I've worked on a lot of Junior Jumbos. Click here to see a really similar one and then here and here and here and here for more.

This one has the Wards "Recording King" brand at the headstock and a nice sunburst, but is otherwise pretty similar to most of the others I've seen. It probably dates to the late '30s or very early '40s judging by its features and it's in overall great shape for its age. It has a ginormous neck, squashed-body (very "KG-11-ish") shape, and 000-width lower bout.

It's ladder-braced with the main brace at an angle (transverse-braced) and this gives a lot of old Regals a warmth advantage over similar normal-ladder-braced competitors of the time. They just sound a bit more open, warm, and woody with a nice, airy, lingering sound in the upper-mids that's hard to describe. These Junior Jumbos are built slightly more-stiff than some of Regal's smaller guitars and so they take a flatpick really well, too, whereas the lighter ones are more dedicated fingerpickers.
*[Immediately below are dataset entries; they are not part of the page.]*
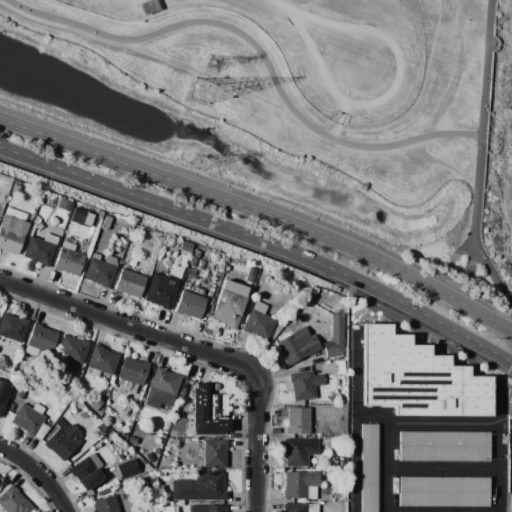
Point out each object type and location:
road: (475, 28)
road: (257, 50)
power tower: (213, 68)
park: (294, 90)
power tower: (202, 98)
road: (480, 156)
power tower: (202, 164)
road: (261, 212)
building: (11, 233)
building: (12, 233)
road: (261, 240)
building: (40, 248)
building: (39, 251)
building: (68, 258)
building: (69, 260)
road: (450, 262)
building: (99, 269)
building: (100, 272)
road: (467, 272)
building: (129, 282)
building: (130, 282)
building: (162, 288)
building: (160, 293)
building: (228, 303)
building: (230, 303)
building: (190, 304)
building: (190, 304)
building: (258, 321)
building: (259, 321)
building: (12, 326)
building: (12, 327)
building: (335, 336)
building: (335, 336)
building: (39, 339)
building: (40, 340)
building: (297, 345)
building: (298, 345)
road: (191, 347)
building: (72, 348)
building: (72, 349)
building: (101, 359)
building: (102, 360)
building: (133, 371)
building: (131, 372)
building: (417, 377)
building: (417, 378)
road: (508, 380)
building: (304, 384)
building: (305, 385)
building: (161, 388)
building: (162, 388)
building: (93, 403)
building: (208, 411)
building: (209, 412)
building: (27, 419)
building: (297, 419)
building: (28, 420)
building: (298, 421)
road: (441, 422)
building: (176, 425)
building: (62, 438)
building: (63, 440)
building: (442, 445)
building: (443, 446)
building: (298, 450)
building: (299, 451)
building: (214, 453)
building: (215, 453)
building: (126, 467)
building: (367, 467)
building: (368, 468)
road: (441, 468)
building: (127, 469)
building: (86, 471)
building: (87, 471)
road: (39, 472)
building: (300, 484)
building: (301, 484)
building: (199, 486)
building: (200, 487)
building: (442, 491)
building: (443, 492)
building: (14, 501)
road: (504, 502)
building: (105, 504)
building: (296, 507)
building: (299, 507)
building: (206, 508)
building: (208, 508)
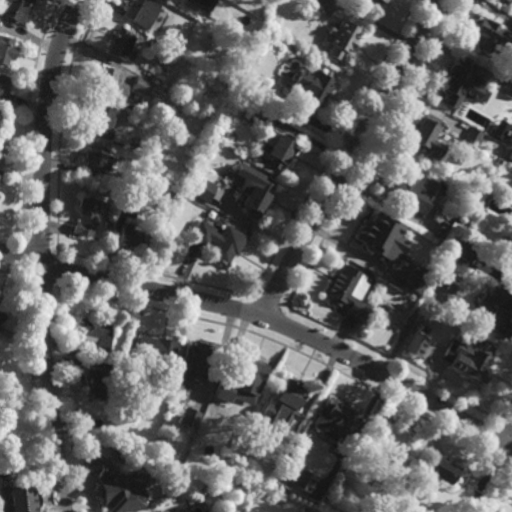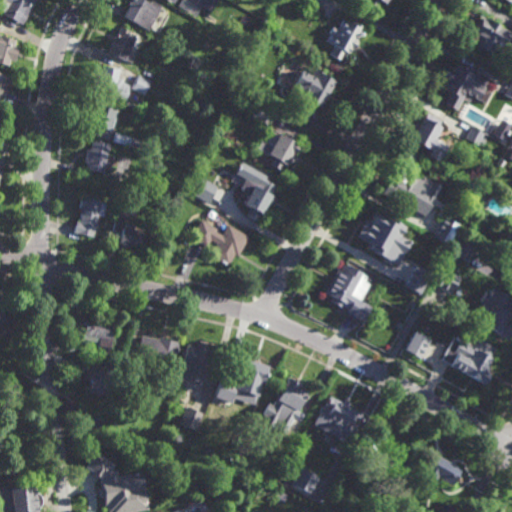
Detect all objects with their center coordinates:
building: (511, 0)
building: (169, 1)
building: (315, 1)
building: (316, 1)
building: (376, 1)
building: (509, 1)
building: (370, 2)
building: (205, 4)
building: (15, 9)
building: (16, 9)
building: (140, 12)
building: (141, 12)
building: (511, 27)
building: (490, 34)
building: (488, 36)
building: (342, 37)
building: (341, 38)
building: (120, 42)
building: (120, 46)
building: (232, 46)
building: (5, 48)
building: (6, 49)
building: (145, 72)
building: (109, 82)
building: (110, 83)
building: (3, 84)
building: (3, 84)
building: (139, 84)
building: (140, 84)
building: (461, 85)
building: (310, 87)
building: (461, 87)
building: (509, 90)
building: (308, 91)
building: (508, 91)
building: (129, 105)
building: (260, 115)
building: (101, 117)
building: (103, 117)
road: (28, 121)
road: (62, 123)
building: (426, 132)
building: (474, 135)
building: (426, 136)
building: (128, 141)
road: (334, 147)
building: (278, 149)
building: (278, 150)
road: (370, 152)
building: (509, 155)
building: (96, 156)
building: (95, 157)
road: (349, 157)
building: (124, 162)
building: (202, 190)
building: (253, 190)
building: (409, 190)
building: (409, 190)
building: (257, 199)
building: (185, 200)
building: (216, 201)
road: (42, 207)
building: (128, 209)
building: (87, 216)
building: (88, 216)
building: (443, 230)
building: (442, 234)
road: (6, 236)
building: (130, 236)
building: (131, 236)
building: (376, 237)
building: (381, 238)
road: (22, 241)
building: (219, 241)
building: (219, 241)
road: (37, 247)
building: (462, 250)
road: (23, 260)
building: (507, 260)
building: (509, 263)
road: (56, 270)
road: (153, 273)
road: (15, 275)
building: (410, 278)
building: (413, 279)
building: (445, 280)
building: (445, 281)
road: (43, 284)
building: (347, 290)
building: (345, 291)
road: (267, 303)
road: (284, 306)
building: (382, 309)
building: (490, 310)
building: (494, 312)
road: (251, 315)
building: (2, 316)
building: (2, 317)
road: (267, 317)
road: (273, 322)
building: (398, 326)
building: (94, 329)
building: (97, 331)
building: (414, 345)
building: (155, 349)
building: (156, 349)
road: (295, 350)
building: (86, 351)
building: (467, 356)
building: (200, 357)
road: (393, 362)
building: (194, 363)
building: (472, 366)
building: (251, 374)
building: (117, 377)
building: (99, 380)
building: (94, 381)
building: (241, 384)
building: (127, 387)
building: (224, 389)
building: (288, 394)
road: (27, 397)
building: (282, 407)
road: (506, 408)
building: (341, 411)
building: (388, 414)
building: (189, 418)
building: (335, 420)
road: (501, 422)
road: (507, 429)
building: (285, 437)
road: (493, 440)
road: (510, 442)
road: (60, 466)
building: (440, 466)
road: (510, 466)
building: (439, 470)
building: (302, 481)
building: (117, 486)
building: (313, 489)
building: (279, 494)
building: (19, 498)
building: (17, 499)
building: (175, 511)
park: (301, 511)
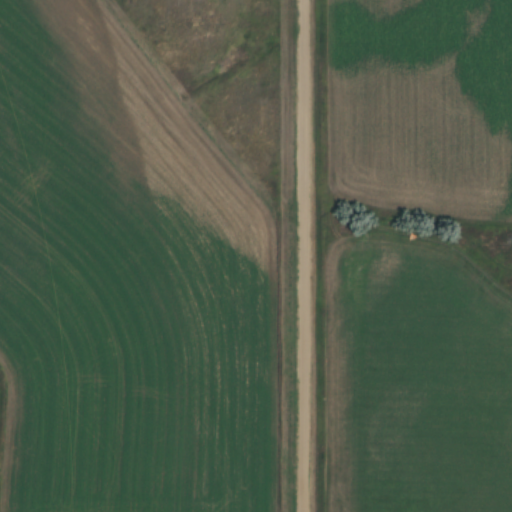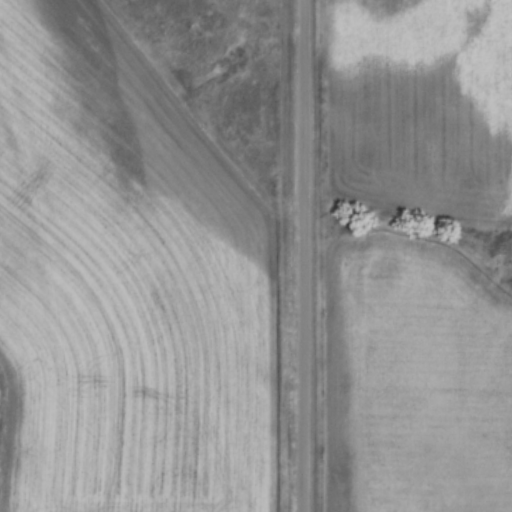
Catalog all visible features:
road: (301, 256)
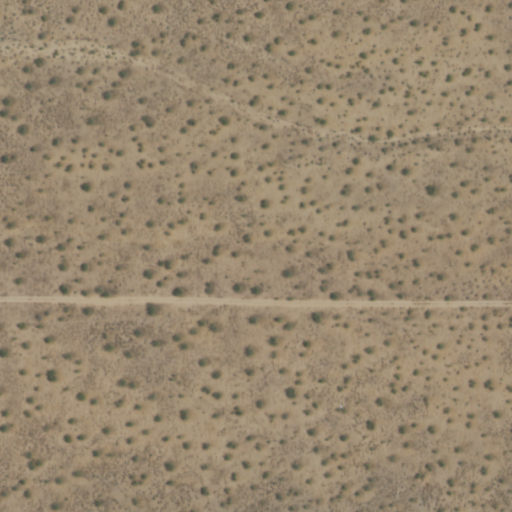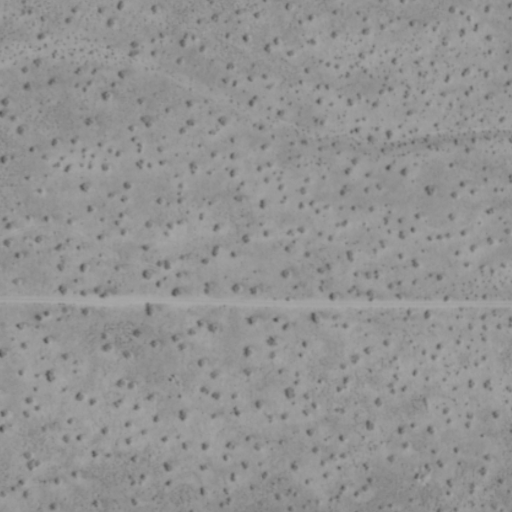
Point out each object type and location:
road: (256, 298)
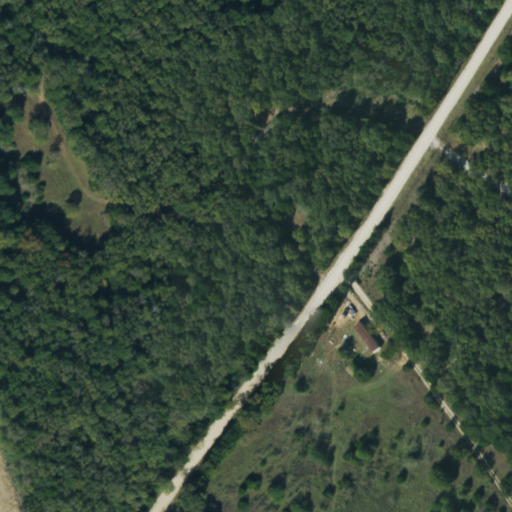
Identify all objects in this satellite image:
road: (347, 266)
road: (418, 474)
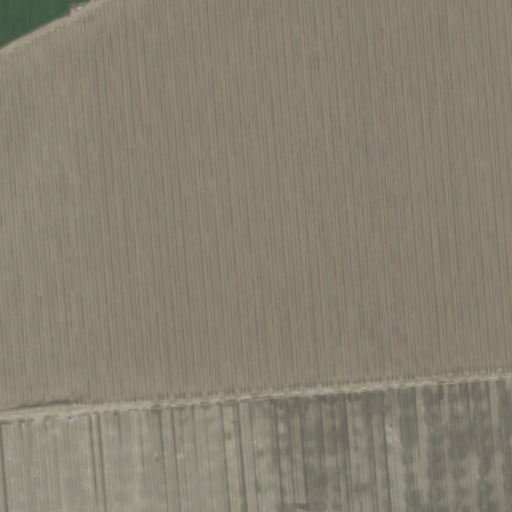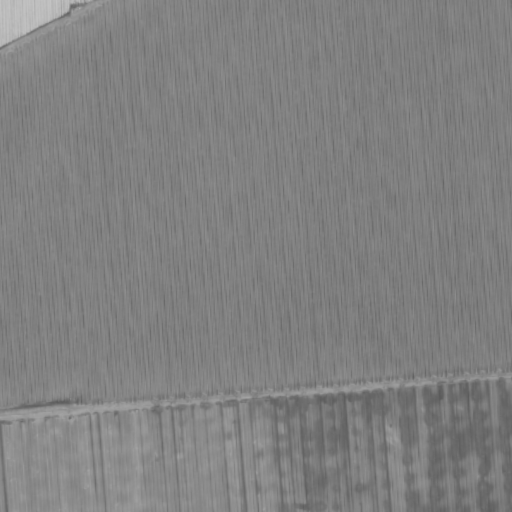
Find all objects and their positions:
crop: (255, 255)
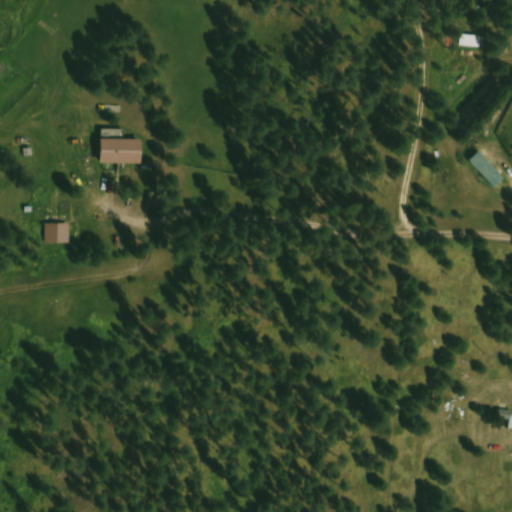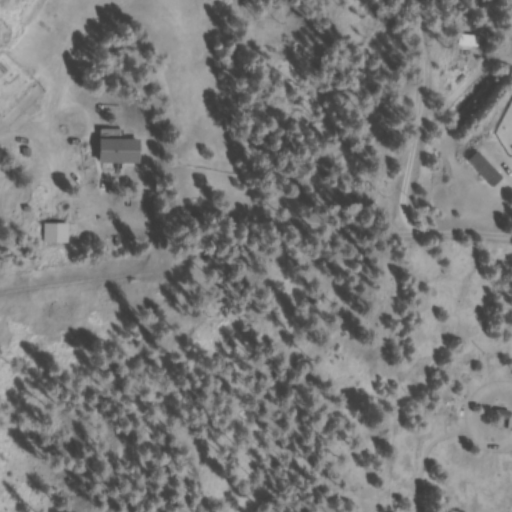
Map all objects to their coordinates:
building: (3, 75)
building: (126, 155)
building: (489, 172)
road: (352, 221)
building: (59, 237)
road: (79, 279)
building: (509, 439)
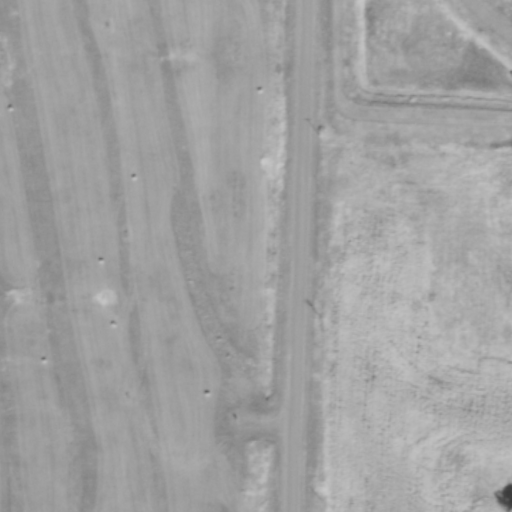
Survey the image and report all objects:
road: (284, 256)
crop: (414, 332)
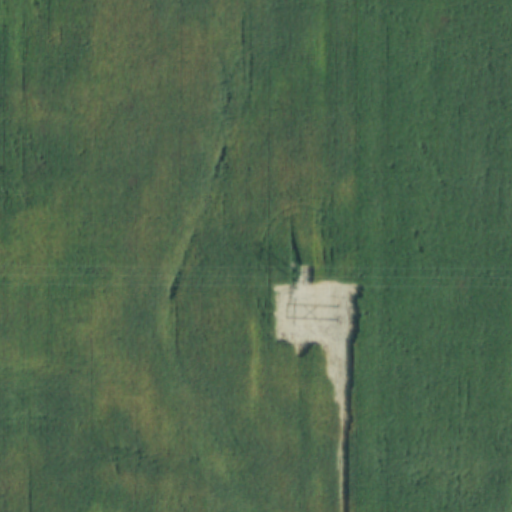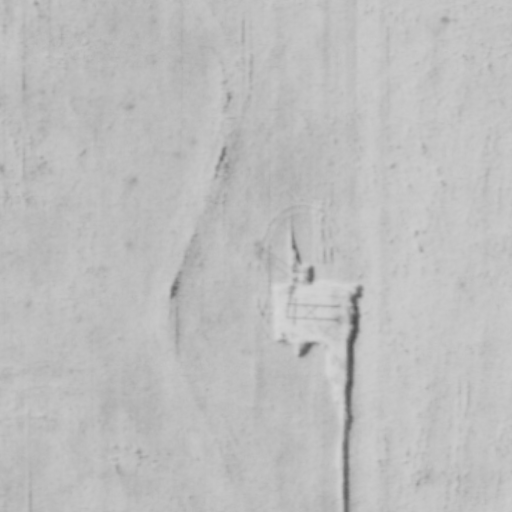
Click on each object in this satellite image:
power tower: (290, 275)
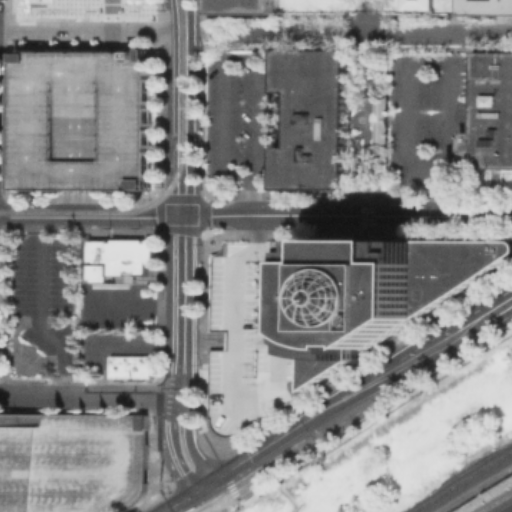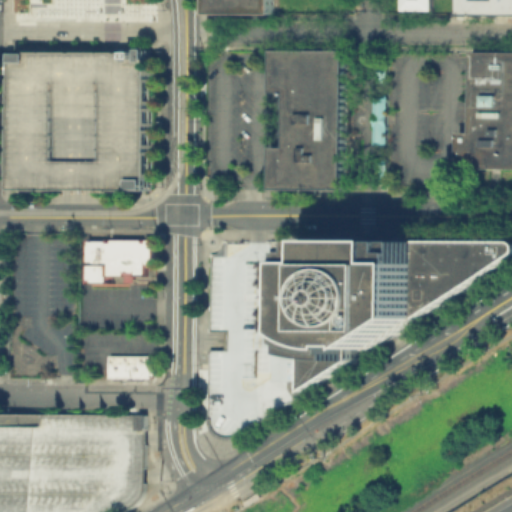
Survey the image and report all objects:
building: (413, 4)
building: (416, 5)
building: (239, 6)
building: (486, 6)
building: (241, 7)
park: (369, 8)
building: (488, 8)
building: (86, 9)
road: (185, 16)
road: (92, 31)
road: (349, 32)
road: (232, 58)
road: (409, 59)
road: (367, 108)
building: (489, 112)
parking lot: (428, 116)
building: (490, 116)
parking lot: (82, 118)
building: (82, 118)
building: (310, 118)
building: (81, 119)
building: (379, 119)
parking lot: (241, 121)
building: (312, 121)
fountain: (358, 122)
road: (186, 124)
building: (379, 134)
railway: (173, 182)
road: (449, 192)
road: (253, 198)
road: (348, 215)
road: (92, 217)
building: (120, 259)
building: (121, 260)
building: (384, 289)
parking lot: (43, 304)
road: (134, 304)
parking lot: (117, 305)
road: (501, 308)
road: (40, 311)
building: (323, 311)
parking lot: (254, 331)
building: (254, 331)
road: (204, 339)
road: (115, 344)
parking lot: (111, 345)
road: (181, 358)
building: (131, 366)
road: (90, 395)
road: (235, 395)
road: (349, 405)
building: (70, 461)
parking lot: (72, 462)
building: (72, 462)
railway: (458, 479)
road: (472, 487)
road: (195, 503)
road: (207, 503)
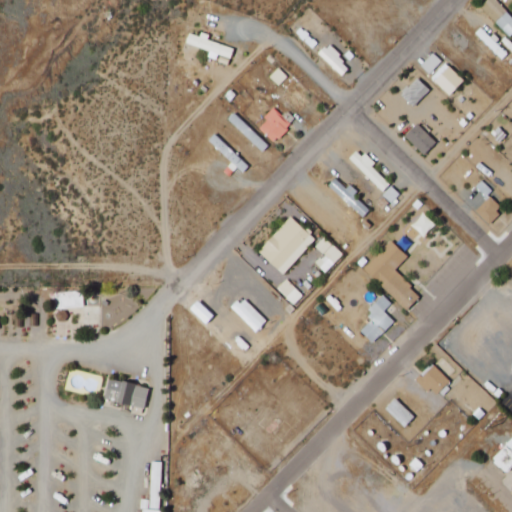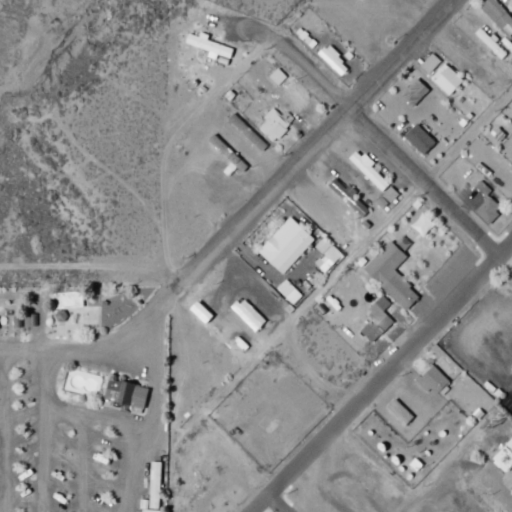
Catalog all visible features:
building: (491, 8)
building: (504, 23)
building: (490, 43)
building: (207, 44)
building: (332, 59)
road: (304, 62)
building: (276, 76)
building: (445, 78)
building: (412, 91)
building: (272, 124)
building: (245, 131)
building: (418, 138)
road: (318, 140)
building: (226, 153)
building: (367, 169)
road: (425, 180)
building: (388, 194)
building: (348, 197)
building: (486, 209)
building: (421, 224)
building: (284, 244)
building: (291, 248)
building: (325, 254)
building: (365, 261)
building: (511, 266)
road: (91, 268)
building: (390, 274)
building: (394, 275)
building: (288, 291)
building: (69, 298)
building: (66, 299)
road: (147, 312)
building: (247, 314)
building: (62, 315)
building: (375, 319)
building: (379, 319)
road: (390, 365)
building: (431, 380)
building: (434, 380)
building: (498, 392)
building: (128, 393)
building: (397, 412)
building: (401, 412)
building: (479, 413)
road: (3, 427)
road: (44, 427)
building: (371, 432)
building: (434, 443)
building: (384, 447)
building: (429, 452)
building: (386, 455)
building: (503, 456)
building: (506, 456)
building: (398, 460)
building: (418, 463)
building: (403, 468)
road: (98, 474)
building: (410, 475)
building: (152, 489)
road: (259, 501)
road: (279, 501)
road: (129, 505)
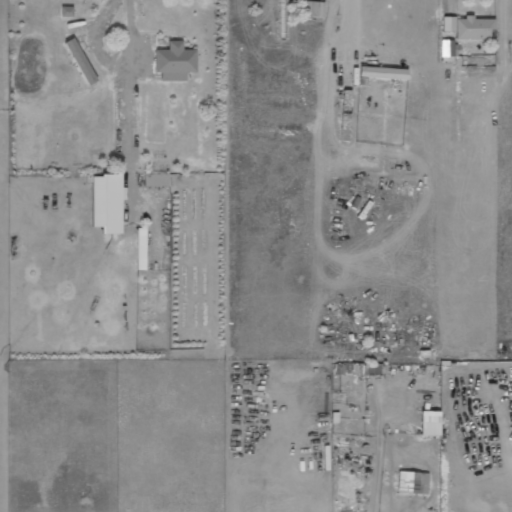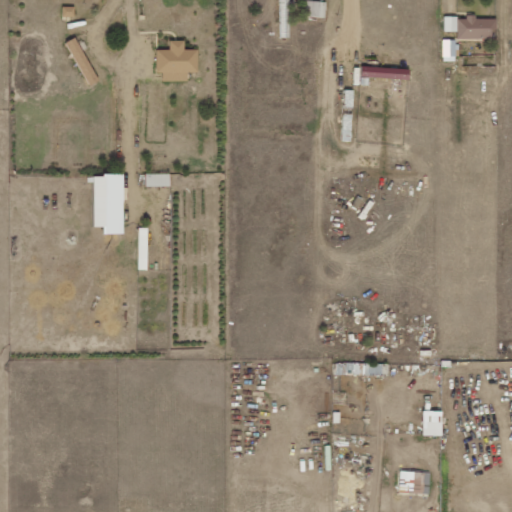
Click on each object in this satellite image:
building: (314, 9)
building: (68, 11)
building: (471, 27)
building: (448, 50)
building: (177, 62)
building: (385, 72)
building: (157, 180)
building: (109, 203)
building: (432, 425)
building: (413, 482)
Repairs included: neck reset, fret level/dress, side dots install, new ebony bridge, new bone saddle, new bone pins, cleaning, and setup.

Made by: Regal

Made in: Chicago, IL, USA

Top wood: solid spruce

Back & sides wood: solid birch

Bracing type: ladder w/transverse main brace

Bridge: ebony

Fretboard: ebonized maple

Neck wood: poplar

Action height at 12th fret: 3/32” bass 1/16” treble (fast, spot-on)
String gauges: 54w-12 lights (custom 54w, 40w, 30w, 22w, 16, 12 set)

Neck shape: huge C/soft V

Board radius: ~10-12"

Neck relief: straight

Fret style: medium

Scale length: 25 3/8"

Nut width: 1 13/16"

Body length: 17 5/8"

Body width: 15 3/4"

Body depth: 3 7/8"

Weight: 3 lb 12 oz

Condition notes: it has a repaired hairline crack next to the pickguard (not obvious) and some pickwear and mild scratching throughout. It's otherwise crack-free. The bridge, bridge pins, saddle, and one tuner button are replacements -- but otherwise it's all-original. While the original bridge would've been rectangular, I find that the belly bridges help keep the tops on these a bit more stable when strung on the heavier side. I used an ebony bridge because the original was a black-painted poplar one.


Nick R said…
WW2 era Kluson tuners make this guitar early 1940s. Looks like a great instrument. I think RK and Gibson parted company in 1940 and began to use Kay and Regal instead. Feel sorry for the guy who inherits the Kay made 1941 Carson Robison from his grandpa- rather than the previous Gibson made version! I imagine the Kay is still o-Kay!